As enriching as these descriptions are, Larson does suffer from occasional bouts of intellectual myopia. To him, everything about the period is fascinating. The reader, however, may find himself less than enthralled by the history of hansom cabs and 19th century trends in urban planning. But these digressions don't detract from the forward momentum of the narrative and its protagonist, Guglielmo Marconi.
We in the 21st century are in the habit of minimizing the significance of past technological advances. But if it weren't for Marconi, we might not be enjoying inventions like cell phones, email, and WiFi, all of which send information via Hertzian waves, discovered in 1888 by German physicist Heinrich Rudolf Hertz. Up until his death, Hertz maintained that the mysterious electromagnetic waves he'd identified - what we now call radio waves - were of no use whatsoever. Marconi believed otherwise.

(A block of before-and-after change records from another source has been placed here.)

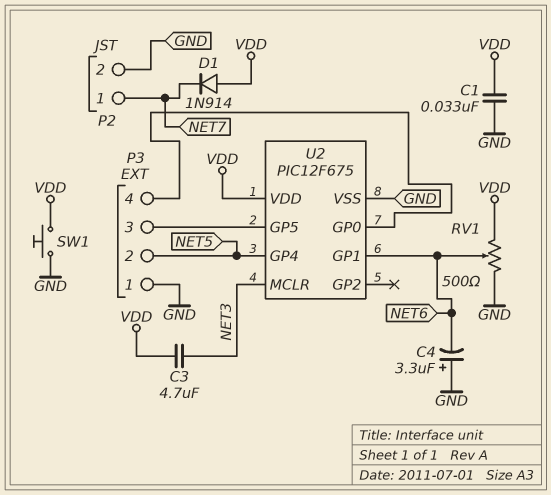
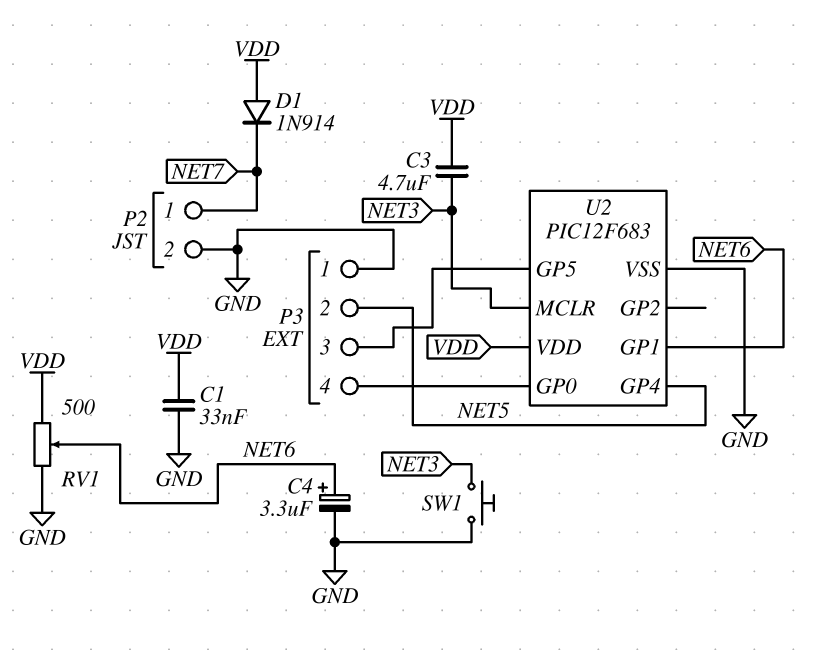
C4: 3.3uF (plus GND, minus NET6) -> 3.3uF (plus NET6, minus GND)
SW1: button (GND, VDD) -> button (GND, NET3)
U2: PIC12F675 -> PIC12F683

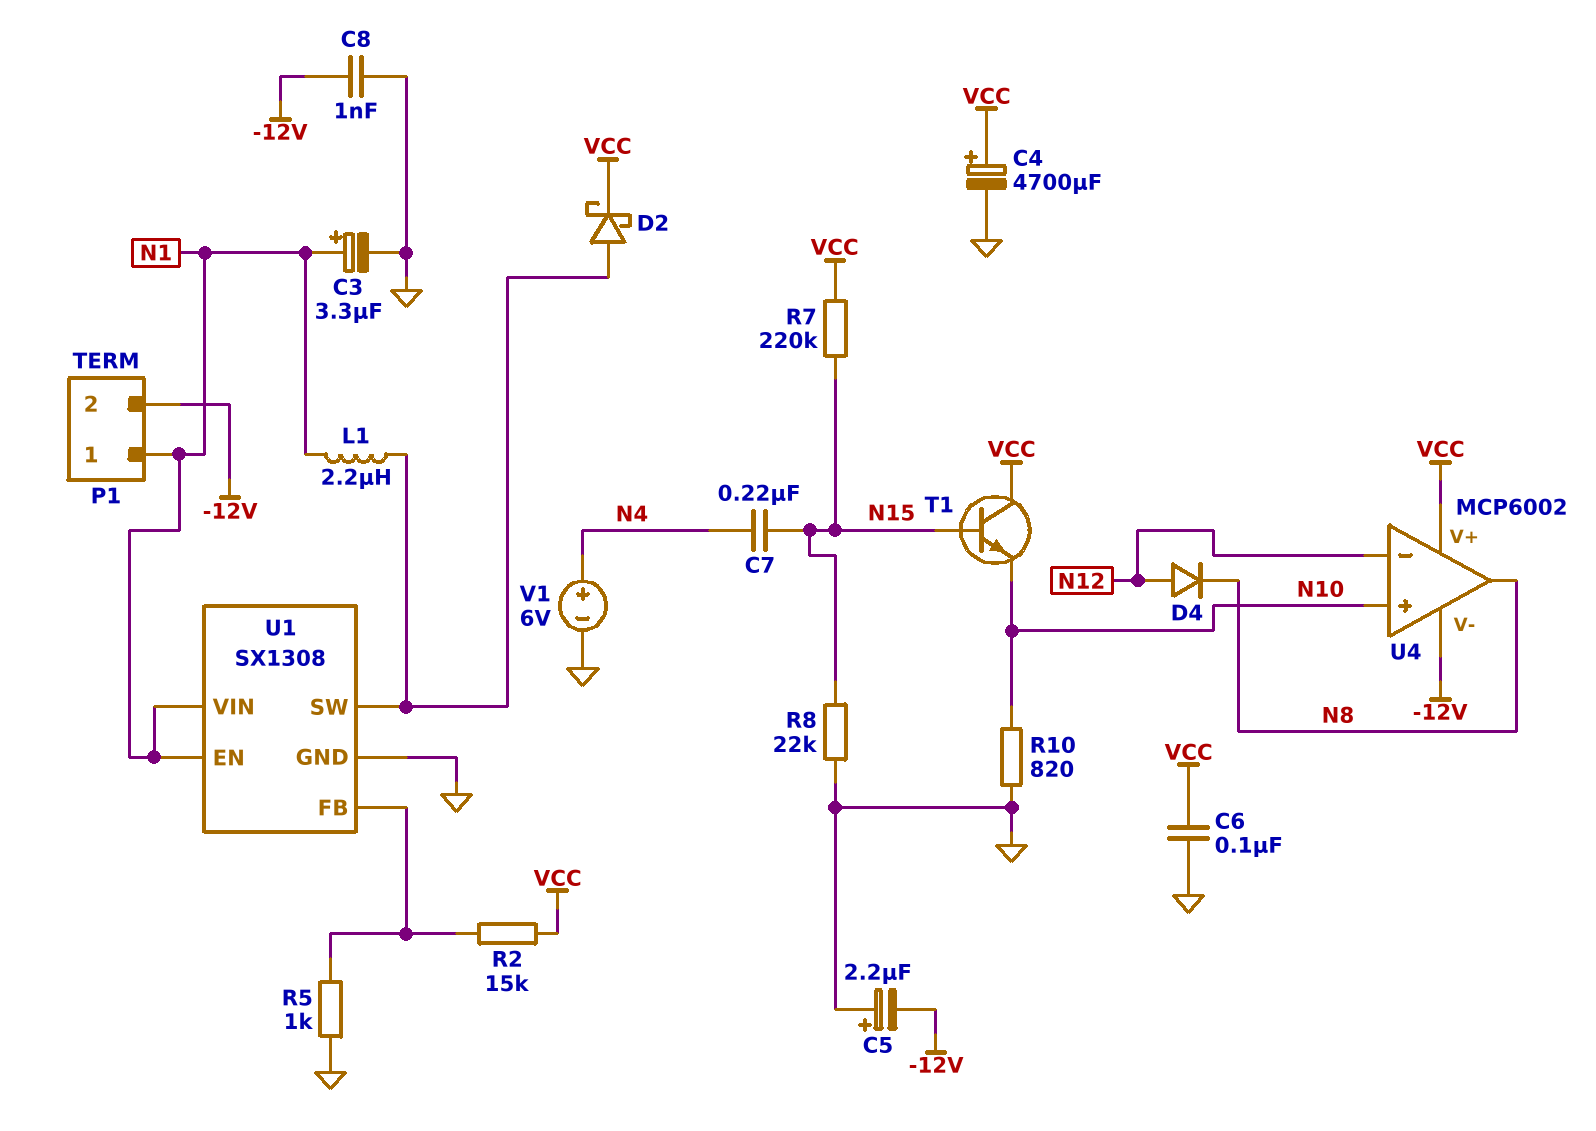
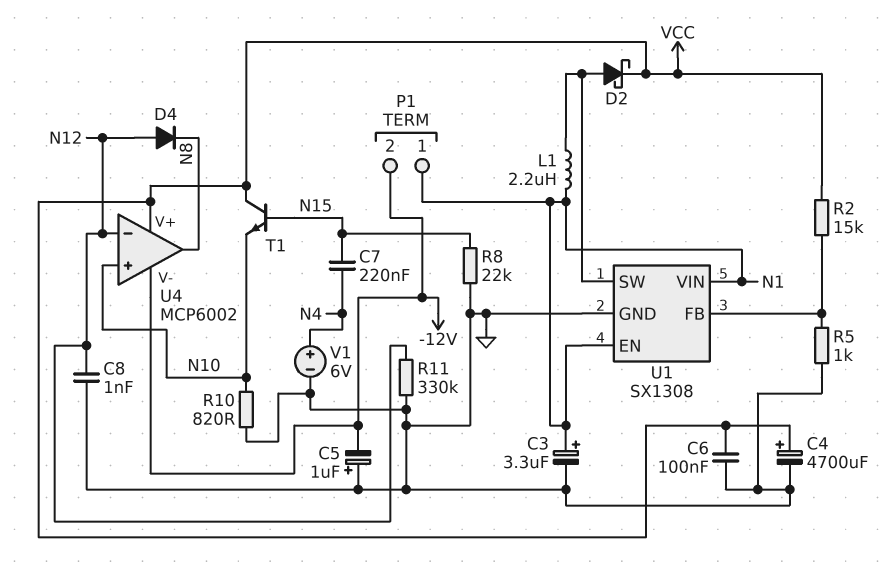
C5: 2.2uF (plus GND, minus -12V) -> 1uF (plus GND, minus -12V)
C8: 1nF (-12V, GND) -> 1nF (GND, N12)
R7: 220k (N15, VCC) -> none
R11: none -> 330k (GND, N12)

One day in the summer of 1894, while vacationing with his family in the Italian Alps, the 20-year-old experienced a flash of insight. Despite receiving no formal instruction in physics (in fact, very little education at all), Marconi became convinced that it was possible to use Hertz's invisible rays to transmit messages through the air over great distances. Nothing in the laws of physics as then understood even hinted that such a feat might be possible, Larson tells us.
So uncanny was the idea of sending messages through the ether that Marconi's first public demonstration of his technology, in 1896, left the audience utterly thunderstruck (hence the title of the book). Many simply did not believe their eyes, and thought it an elaborate magic trick. The more credulous believed it was ghosts. Even those in the scientific community who understood the physics behind Marconi's invention contended that it would never amount to more than a parlor trick.
The self-styled inventor would spend the better part of the next 25 years combating the distrust and outright hostility of the scientific establishment. But by the early 1920s, after enduring endless setbacks, Marconi had successfully established a network of wireless stations throughout the Europe and U.S.
Thunderstruck is not without its problems. As in The Devil in the White City, Larson helps make the bitter pill of history go down smoothly by threading a murder mystery throughout the book. But compared to Henry H. Holmes, who murdered untold numbers of people (some say as many as 200) in Devil, the meek, bespectacled Hawley Harvey Crippen of Thunderstruck killed just one. As grizzly as his crime was, the mystery is relatively thin.
Thankfully, the story of Marconi's campaign to bring wireless telegraphy to the public is compelling enough to carry the book. Once again, Larson has succeeded in transforming a superficially dry and technical tale into gripping reading. Like Dickens, Larson has an innate gift for melodrama, a sense of the absurd, and the ability to make the most dastardly characters somehow sympathetic.